Research
Research
EuroCult is a Horizon 2020 - Marie Skłodowska-Curie Action coordinated by the University of Turin, Department of Philosophy and Education Sciences and the University of Toronto, Departement of Italian Studies (under grant agreement N° 101028944) for the period 2022-2025 and it will offer the first investigation of the wide-ranging cultural network established in the early Renaissance by Aeneas Silvius Piccolomini (1405–1464), who at the end of his life became Pope Pius II.
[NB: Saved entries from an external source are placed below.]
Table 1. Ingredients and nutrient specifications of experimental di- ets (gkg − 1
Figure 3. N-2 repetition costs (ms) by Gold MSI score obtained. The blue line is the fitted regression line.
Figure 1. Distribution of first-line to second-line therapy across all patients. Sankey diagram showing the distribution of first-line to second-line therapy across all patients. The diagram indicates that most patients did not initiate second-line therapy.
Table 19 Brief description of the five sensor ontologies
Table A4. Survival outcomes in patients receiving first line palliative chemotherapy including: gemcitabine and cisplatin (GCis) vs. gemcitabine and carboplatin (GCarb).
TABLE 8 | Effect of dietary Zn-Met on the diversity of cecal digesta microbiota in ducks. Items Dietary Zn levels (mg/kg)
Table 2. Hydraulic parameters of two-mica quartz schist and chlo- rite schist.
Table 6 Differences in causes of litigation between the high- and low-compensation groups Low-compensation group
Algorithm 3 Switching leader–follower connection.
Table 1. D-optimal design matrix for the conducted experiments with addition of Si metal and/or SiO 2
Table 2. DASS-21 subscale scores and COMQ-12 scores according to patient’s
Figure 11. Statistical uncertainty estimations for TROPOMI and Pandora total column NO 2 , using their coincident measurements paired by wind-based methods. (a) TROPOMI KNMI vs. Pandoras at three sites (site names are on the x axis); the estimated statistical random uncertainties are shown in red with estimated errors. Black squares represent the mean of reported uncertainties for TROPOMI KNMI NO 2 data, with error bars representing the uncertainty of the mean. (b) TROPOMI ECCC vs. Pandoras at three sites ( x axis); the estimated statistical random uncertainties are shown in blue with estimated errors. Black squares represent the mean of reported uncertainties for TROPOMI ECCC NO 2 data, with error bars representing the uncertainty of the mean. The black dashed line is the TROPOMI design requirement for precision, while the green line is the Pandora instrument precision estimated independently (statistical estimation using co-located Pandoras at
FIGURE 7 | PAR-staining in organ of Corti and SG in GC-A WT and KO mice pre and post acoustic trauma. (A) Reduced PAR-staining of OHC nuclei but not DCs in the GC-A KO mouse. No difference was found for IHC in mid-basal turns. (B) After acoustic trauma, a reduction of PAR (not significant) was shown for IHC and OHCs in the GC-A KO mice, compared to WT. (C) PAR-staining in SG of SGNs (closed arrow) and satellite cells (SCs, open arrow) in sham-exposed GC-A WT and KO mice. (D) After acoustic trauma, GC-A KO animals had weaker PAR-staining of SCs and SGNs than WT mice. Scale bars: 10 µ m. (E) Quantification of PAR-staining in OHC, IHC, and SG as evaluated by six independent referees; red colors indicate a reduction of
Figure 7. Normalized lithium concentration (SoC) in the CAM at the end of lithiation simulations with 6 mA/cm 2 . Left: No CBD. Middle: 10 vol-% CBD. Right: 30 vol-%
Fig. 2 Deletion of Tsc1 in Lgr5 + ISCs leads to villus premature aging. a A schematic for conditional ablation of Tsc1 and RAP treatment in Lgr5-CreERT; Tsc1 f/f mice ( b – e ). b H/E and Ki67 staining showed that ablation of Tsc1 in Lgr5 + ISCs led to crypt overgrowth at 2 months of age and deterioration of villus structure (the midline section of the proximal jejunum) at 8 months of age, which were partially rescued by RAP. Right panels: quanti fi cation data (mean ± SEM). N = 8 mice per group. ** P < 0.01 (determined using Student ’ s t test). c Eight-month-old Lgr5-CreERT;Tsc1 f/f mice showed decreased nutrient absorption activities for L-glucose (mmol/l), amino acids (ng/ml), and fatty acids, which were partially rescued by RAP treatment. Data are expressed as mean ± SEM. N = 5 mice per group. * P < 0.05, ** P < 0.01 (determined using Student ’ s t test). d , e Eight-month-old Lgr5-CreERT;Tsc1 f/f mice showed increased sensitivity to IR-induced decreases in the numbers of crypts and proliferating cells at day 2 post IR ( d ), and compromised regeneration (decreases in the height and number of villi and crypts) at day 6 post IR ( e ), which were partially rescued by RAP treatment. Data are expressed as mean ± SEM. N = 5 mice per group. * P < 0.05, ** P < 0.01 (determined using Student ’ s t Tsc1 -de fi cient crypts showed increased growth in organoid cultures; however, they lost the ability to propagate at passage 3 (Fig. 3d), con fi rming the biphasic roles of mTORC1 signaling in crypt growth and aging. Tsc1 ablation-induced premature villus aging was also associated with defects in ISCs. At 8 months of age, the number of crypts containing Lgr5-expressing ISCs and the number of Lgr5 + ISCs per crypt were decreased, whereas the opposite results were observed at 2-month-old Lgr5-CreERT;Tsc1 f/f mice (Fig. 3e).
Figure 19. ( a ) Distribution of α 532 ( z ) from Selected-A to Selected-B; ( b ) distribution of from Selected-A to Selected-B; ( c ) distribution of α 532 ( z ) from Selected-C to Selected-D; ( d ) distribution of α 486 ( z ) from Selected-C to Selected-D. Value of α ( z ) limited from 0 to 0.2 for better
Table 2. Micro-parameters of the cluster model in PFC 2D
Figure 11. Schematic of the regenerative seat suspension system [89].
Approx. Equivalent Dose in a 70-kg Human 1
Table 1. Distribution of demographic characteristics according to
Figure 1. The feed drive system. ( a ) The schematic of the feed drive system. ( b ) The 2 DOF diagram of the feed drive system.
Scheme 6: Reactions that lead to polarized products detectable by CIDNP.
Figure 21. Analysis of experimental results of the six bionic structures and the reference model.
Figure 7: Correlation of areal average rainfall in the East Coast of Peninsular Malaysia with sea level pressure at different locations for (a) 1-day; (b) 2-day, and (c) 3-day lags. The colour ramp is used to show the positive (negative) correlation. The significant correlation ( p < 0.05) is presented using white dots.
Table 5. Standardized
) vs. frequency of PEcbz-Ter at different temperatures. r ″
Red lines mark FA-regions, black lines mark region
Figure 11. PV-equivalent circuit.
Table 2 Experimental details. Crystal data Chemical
Initially a humble lay-secretary to some bishops during the Council of Basel (1431-1439), Aeneas Silvius Piccolomini became secretary to the Emperor, bishop himself (1448), and cardinal (1456). Before being elected pope (1458-1464) Piccolomini travelled throughout Europe (north from Rome, but also to the Council of Basel, to England, and to Vienna), visiting numerous important personalities of his age, including popes and emperors, and engaging in correspondence with major figures such as ambassadors from many European countries, cardinals and bishops, as well as minor personalities such as notaries, teachers, and copyists. He exemplifies the distinctive socio-cultural function of a man in that age: he became key transmitter of the new approaches to antiquity and the new cultural outlooks that were transforming European thought.
This project will consider the wide spread of his literary models and of his religious and political ideas thanks to humanism throughout northern Europe; the importance of institutional contexts (such as religious centres, universities and courts connected with religious men as well as the laity) and of his socio-political and religious aims for contemporary humanist writers. And thanks to the fact that he is one of the best documented men of the 15th century, EuroCult will offer the first analysis and assessment of his contribution to early modern European culture within the context of his multiple Europe-wide networks which used Latin as an international language.